One reader took me to task for naming this function compare, and another commented more generally about how to teach sorting, merging, and recursion. What surprised me is that no one asked what was wrong with this function. I can think of two possible reasons for this phenomenon:

1. What's wrong with this function is so obvious that no one thought it worth mentioning.
2. I didn't make it clear enough that this code was broken.

To help me decide which of these cases applies (or, for that matter, whether there's a third possibility that I've missed), I want to talk about what you have to do if you want to write a comparison function to pass to sort.

Obviously, such a function should make it possible for sort to sort its input. It doesn't actually have to be a less-than comparison; in fact, one common way to use sort is to pass it a greater-than comparison, which causes sort to sort its input into decreasing order. However, the function does have to be able to "compare" elements in a way that lets sort put them in order.

The most fundamental requirement of such a function is consistency. In particular, sort should never be able to determine that a must come before b in the output or that a must come after b. We can express this requirement by saying that the comparison function must be:

• Antisymmetric: If compare(a, b) is true, compare(b, a) must be false. By implication, compare(a, a) must always be false for any value of a.
• Transitive: If compare(a, b) and compare(b, c) are both true, compare(a, c) must also be true.

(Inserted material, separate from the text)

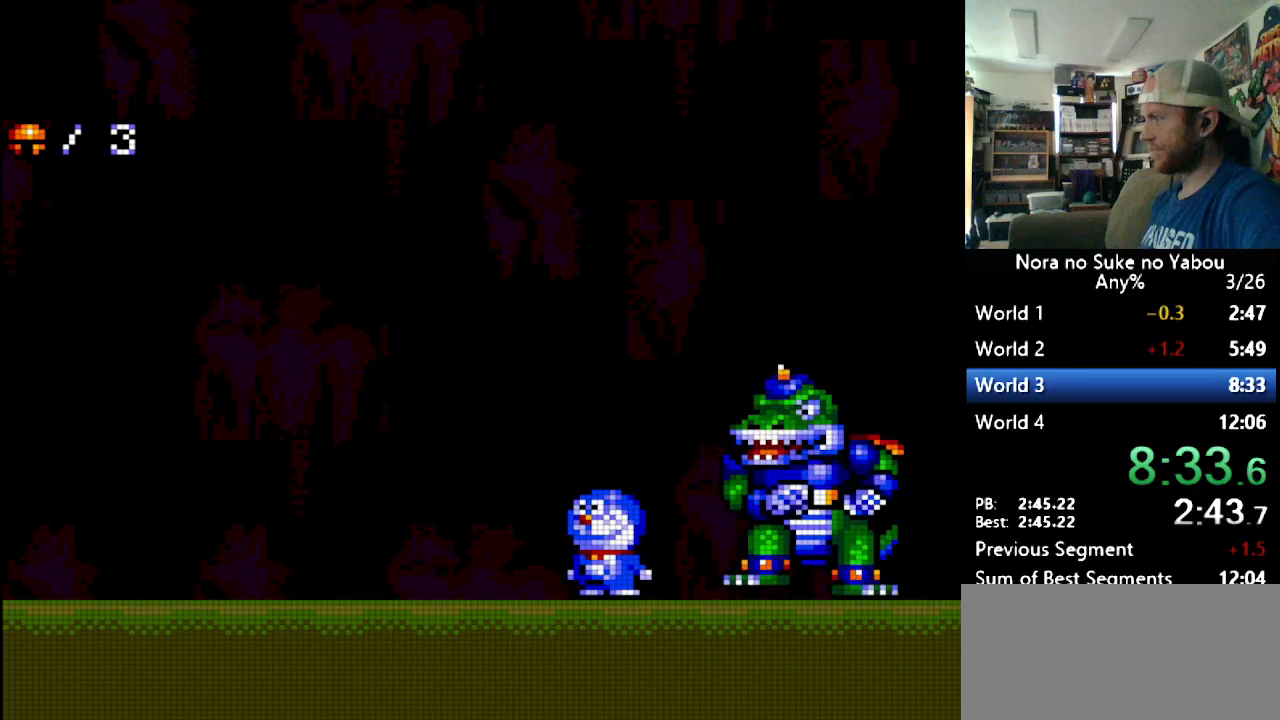
{"buttons": [], "events": []}
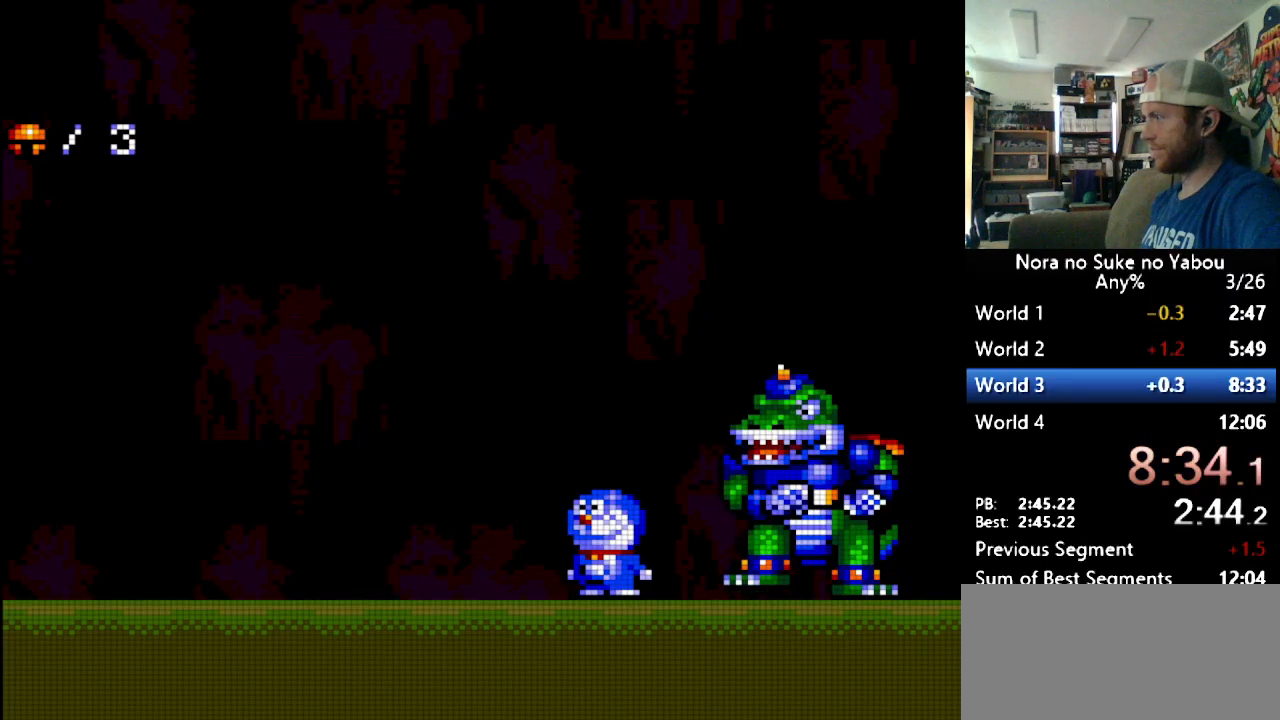
{"buttons": [], "events": [[414, "START", "down"], [500, "START", "up"]]}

These two requirements are enough to ensure that comparison is internally consistent. However, by themselves, they are not enough.

To see why, consider what might happen when we compare two values a and b. There are three possibilities:

• compare(a, b) is true, in which case compare(b, a) must be false.
• compare(b, a) is true, in which case compare(a, b) must be false.
• Both compare(a, b) and compare(b, a) are false.

Less formally, the three cases are:

• a must come before b in the output.
• b must come before a in the output.
• a and b can appear in either order.

For consistency, then, we have an additional requirement, which we might describe as follows:

• If both compare(a, b) and compare(b, a) are false, we will say that a and b are unordered.
• If a and b are unordered, and b and c are also unordered, then a and c are unordered. In other words, the notion of "unordered" is transitive.

If you're mathematically inclined (as I imagine that most readers are who have gotten this far), you will see that "unordered" is reflexive (a and a are always unordered because compare(a, a) is always false) and symmetric (because "and" is commutative), and therefore that this requirement makes "unordered" an equivalence relation.

If your eyes have glazed over, you might start reading again here, because I have an interesting example for you. I used to program in APL, which, among other interesting features, tried to make floating-point computation a little more user-friendly by treating numbers as equal if they were close enough together. In APL, you could divide 1 by 10 and be confident that the result would be equal to 0.1.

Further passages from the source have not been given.